I agree about the trust problem. Varoufakis might make some valid points re: "Technofeudalism", but then Bruce Schneier was making a similar analogy over a decade ago. I've heard cogent arguments, that early feudalism evolved from rational self-interest, that serfs were willing to trade some degree of autonomy for safety, and it does feel that many "normie" users (especially with iOS) are making a similar rational trade, even if it sets up an asymmetric power dynamic, and risk (inevitability?) of future betrayal.

I'm curious if you have any examples in mind for Apple, re: "do not suffer consequences when they break that trust". IMO, they've done okay at putting actions and costly signaling behind their privacy rhetoric, and I think they'd take some kind of market hit if they were to blatantly break that trust. But I'm curious if you think there are past instances in which that already happened, which maybe I've forgotten or am neglecting, or if it's a threat model of the future.

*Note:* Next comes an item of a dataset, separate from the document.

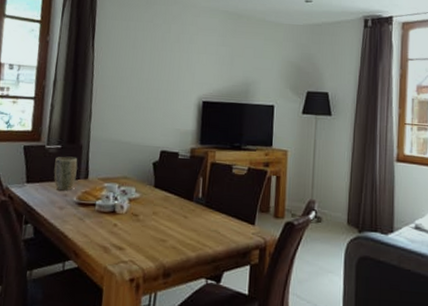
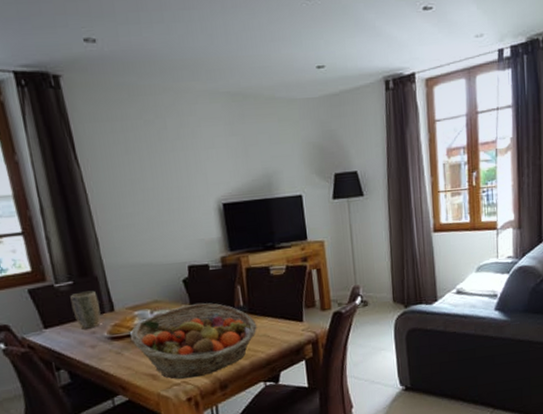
fruit basket: none [95,186,210,259] -> present [130,303,257,379]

> any examples in mind for Apple

Their image scanning proposal? The recent UK E2EE backup thing?

For the first, although they eventually backtracked, proposing it alone should be ruinous they are actually a privacy-oriented company.

Although the second situation is forced by a government, it is still a self-inflicted problem where iCloud is the only way you can back up your stuff. Not being able to have encrypted backups is a serious QoL issue.

> I mostly avoid cloud usage, iCloud or otherwise, and when I do use it, I treat all content as public

This is also my attitude toward "the cloud" in general.